Records taken from a dataset
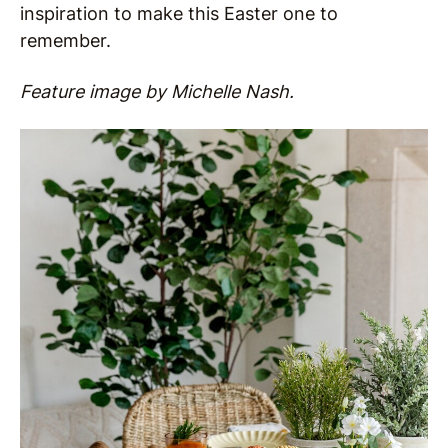
inspiration to make this Easter one to
remember.
Feature image by Michelle Nash.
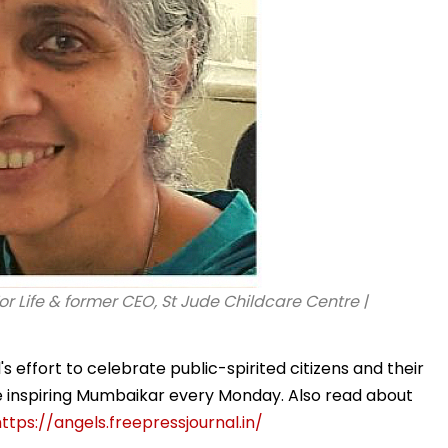
or Life & former CEO, St Jude Childcare Centre |
 effort to celebrate public-spirited citizens and their
ne inspiring Mumbaikar every Monday. Also read about
ttps://angels.freepressjournal.in/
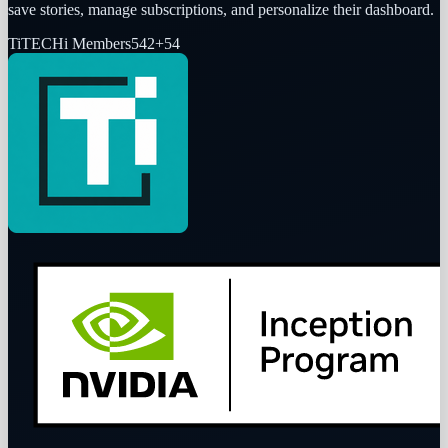
save stories, manage subscriptions, and personalize their dashboard.
Ti
TECHi Members
542
+
54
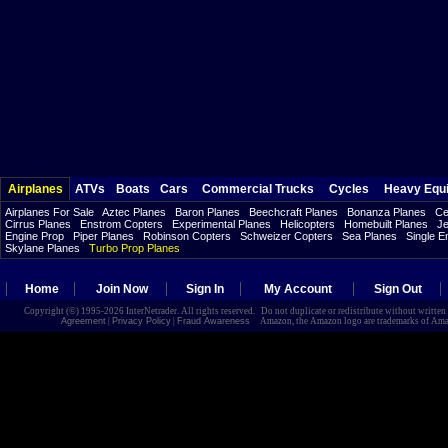
Airplanes
ATVs
Boats
Cars
Commercial Trucks
Cycles
Heavy Equ
Airplanes For Sale
Aztec Planes
Baron Planes
Beechcraft Planes
Bonanza Planes
Ce
Cirrus Planes
Enstrom Copters
Experimental Planes
Helicopters
Homebuilt Planes
Je
Engine Prop
Piper Planes
Robinson Copters
Schweizer Copters
Sea Planes
Single E
Skylane Planes
Turbo Prop Planes
Home
Join Now
Sign In
My Account
Sign Out
Copyright (©) 1995-2026 InterNetrader. All rights reserved. Do not duplicate or redistribute without writte
Agreement
|
Privacy Policy
|
Fraud Awareness
Amazon, the Amazon logo are trademarks of Amazon.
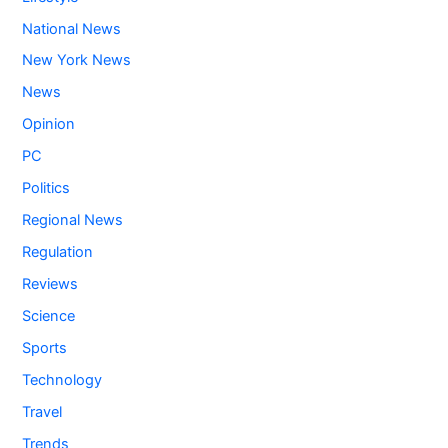
National News
New York News
News
Opinion
PC
Politics
Regional News
Regulation
Reviews
Science
Sports
Technology
Travel
Trends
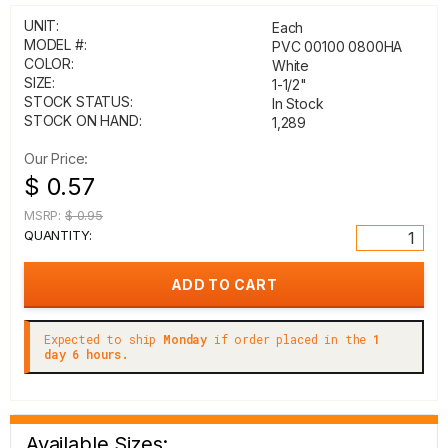
UNIT:
Each
MODEL #:
PVC 00100 0800HA
COLOR:
White
SIZE:
1-1/2"
STOCK STATUS:
In Stock
STOCK ON HAND:
1,289
Our Price:
$ 0.57
MSRP:
$ 0.95
QUANTITY:
Expected to ship
Monday
if order placed in the
1
day 6 hours.
Available Sizes:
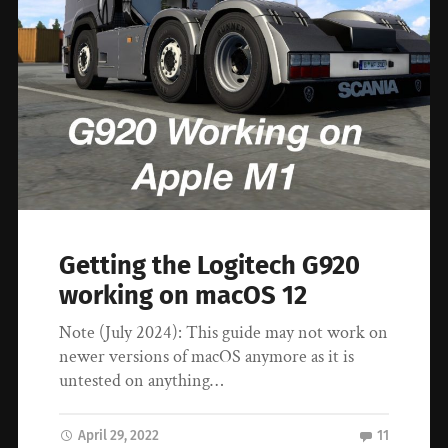
Getting the Logitech G920
working on macOS 12
Note (July 2024): This guide may not work on
newer versions of macOS anymore as it is
untested on anything…
April 29, 2022
11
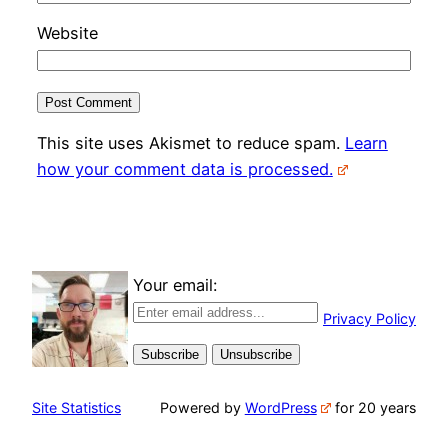
Website
This site uses Akismet to reduce spam.
Learn
how your comment data is processed.
Your email:
Privacy Policy
Site Statistics
Powered by
WordPress
for 20 years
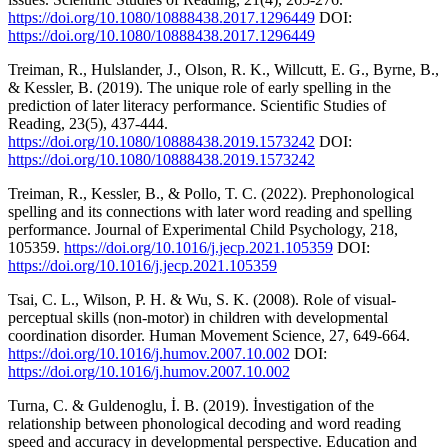
https://doi.org/10.1080/10888438.2017.1296449
DOI:
https://doi.org/10.1080/10888438.2017.1296449
Treiman, R., Hulslander, J., Olson, R. K., Willcutt, E. G., Byrne, B.,
& Kessler, B. (2019). The unique role of early spelling in the
prediction of later literacy performance. Scientific Studies of
Reading, 23(5), 437-444.
https://doi.org/10.1080/10888438.2019.1573242
DOI:
https://doi.org/10.1080/10888438.2019.1573242
Treiman, R., Kessler, B., & Pollo, T. C. (2022). Prephonological
spelling and its connections with later word reading and spelling
performance. Journal of Experimental Child Psychology, 218,
105359.
https://doi.org/10.1016/j.jecp.2021.105359
DOI:
https://doi.org/10.1016/j.jecp.2021.105359
Tsai, C. L., Wilson, P. H. & Wu, S. K. (2008). Role of visual-
perceptual skills (non-motor) in children with developmental
coordination disorder. Human Movement Science, 27, 649-664.
https://doi.org/10.1016/j.humov.2007.10.002
DOI:
https://doi.org/10.1016/j.humov.2007.10.002
Turna, C. & Guldenoglu, İ. B. (2019). İnvestigation of the
relationship between phonological decoding and word reading
speed and accuracy in developmental perspective. Education and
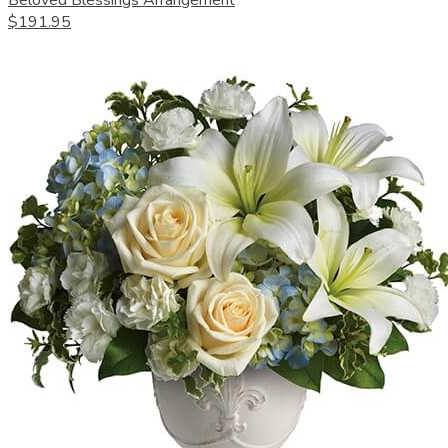
Beloved Blessings Arrangement
$191.95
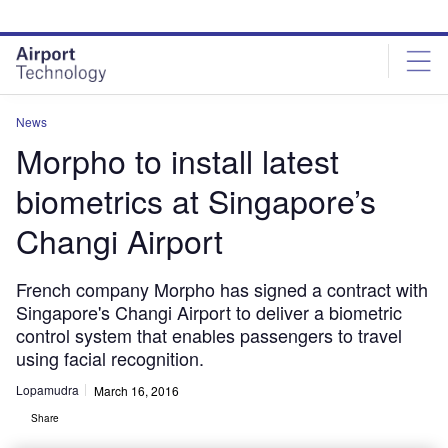
Skip
Skip
to
to
site
page
menu
content
News
Morpho to install latest
biometrics at Singapore’s
Changi Airport
French company Morpho has signed a contract with
Singapore's Changi Airport to deliver a biometric
control system that enables passengers to travel
using facial recognition.
Lopamudra
March 16, 2016
Share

▶ Exercise aim
Output the lines above as a JSON list of strings, one string per line and no blank lines. Leave the pictures out of the answer.

▶ Answer space
[
  "inspiration to make this Easter one to",
  "remember.",
  "Feature image by Michelle Nash.",
  "or Life & former CEO, St Jude Childcare Centre |",
  " effort to celebrate public-spirited citizens and their",
  "ne inspiring Mumbaikar every Monday. Also read about",
  "ttps://angels.freepressjournal.in/",
  "save stories, manage subscriptions, and personalize their dashboard.",
  "Ti",
  "TECHi Members",
  "542",
  "+",
  "54",
  "Airplanes",
  "ATVs",
  "Boats",
  "Cars",
  "Commercial Trucks",
  "Cycles",
  "Heavy Equ",
  "Airplanes For Sale",
  "Aztec Planes",
  "Baron Planes",
  "Beechcraft Planes",
  "Bonanza Planes",
  "Ce",
  "Cirrus Planes",
  "Enstrom Copters",
  "Experimental Planes",
  "Helicopters",
  "Homebuilt Planes",
  "Je",
  "Engine Prop",
  "Piper Planes",
  "Robinson Copters",
  "Schweizer Copters",
  "Sea Planes",
  "Single E",
  "Skylane Planes",
  "Turbo Prop Planes",
  "Home",
  "Join Now",
  "Sign In",
  "My Account",
  "Sign Out",
  "Copyright (©) 1995-2026 InterNetrader. All rights reserved. Do not duplicate or redistribute without writte",
  "Agreement",
  "|",
  "Privacy Policy",
  "|",
  "Fraud Awareness",
  "Amazon, the Amazon logo are trademarks of Amazon.",
  "National News",
  "New York News",
  "News",
  "Opinion",
  "PC",
  "Politics",
  "Regional News",
  "Regulation",
  "Reviews",
  "Science",
  "Sports",
  "Technology",
  "Travel",
  "Trends",
  "UNIT:",
  "Each",
  "MODEL #:",
  "PVC 00100 0800HA",
  "COLOR:",
  "White",
  "SIZE:",
  "1-1/2\"",
  "STOCK STATUS:",
  "In Stock",
  "STOCK ON HAND:",
  "1,289",
  "Our Price:",
  "$ 0.57",
  "MSRP:",
  "$ 0.95",
  "QUANTITY:",
  "Expected to ship",
  "Monday",
  "if order placed in the",
  "1",
  "day 6 hours.",
  "Available Sizes:",
  "Getting the Logitech G920",
  "working on macOS 12",
  "Note (July 2024): This guide may not work on",
  "newer versions of macOS anymore as it is",
  "untested on anything…",
  "April 29, 2022",
  "11",
  "Website",
  "This site uses Akismet to reduce spam.",
  "Learn",
  "how your comment data is processed.",
  "Your email:",
  "Privacy Policy",
  "Site Statistics",
  "Powered by",
  "WordPress",
  "for 20 years",
  "https://doi.org/10.1080/10888438.2017.1296449",
  "DOI:",
  "https://doi.org/10.1080/10888438.2017.1296449",
  "Treiman, R., Hulslander, J., Olson, R. K., Willcutt, E. G., Byrne, B.,",
  "& Kessler, B. (2019). The unique role of early spelling in the",
  "prediction of later literacy performance. Scientific Studies of",
  "Reading, 23(5), 437-444.",
  "https://doi.org/10.1080/10888438.2019.1573242",
  "DOI:",
  "https://doi.org/10.1080/10888438.2019.1573242",
  "Treiman, R., Kessler, B., & Pollo, T. C. (2022). Prephonological",
  "spelling and its connections with later word reading and spelling",
  "performance. Journal of Experimental Child Psychology, 218,",
  "105359.",
  "https://doi.org/10.1016/j.jecp.2021.105359",
  "DOI:",
  "https://doi.org/10.1016/j.jecp.2021.105359",
  "Tsai, C. L., Wilson, P. H. & Wu, S. K. (2008). Role of visual-",
  "perceptual skills (non-motor) in children with developmental",
  "coordination disorder. Human Movement Science, 27, 649-664.",
  "https://doi.org/10.1016/j.humov.2007.10.002",
  "DOI:",
  "https://doi.org/10.1016/j.humov.2007.10.002",
  "Turna, C. & Guldenoglu, İ. B. (2019). İnvestigation of the",
  "relationship between phonological decoding and word reading",
  "speed and accuracy in developmental perspective. Education and",
  "Beloved Blessings Arrangement",
  "$191.95",
  "Skip",
  "Skip",
  "to",
  "to",
  "site",
  "page",
  "menu",
  "content",
  "News",
  "Morpho to install latest",
  "biometrics at Singapore’s",
  "Changi Airport",
  "French company Morpho has signed a contract with",
  "Singapore's Changi Airport to deliver a biometric",
  "control system that enables passengers to travel",
  "using facial recognition.",
  "Lopamudra",
  "March 16, 2016",
  "Share"
]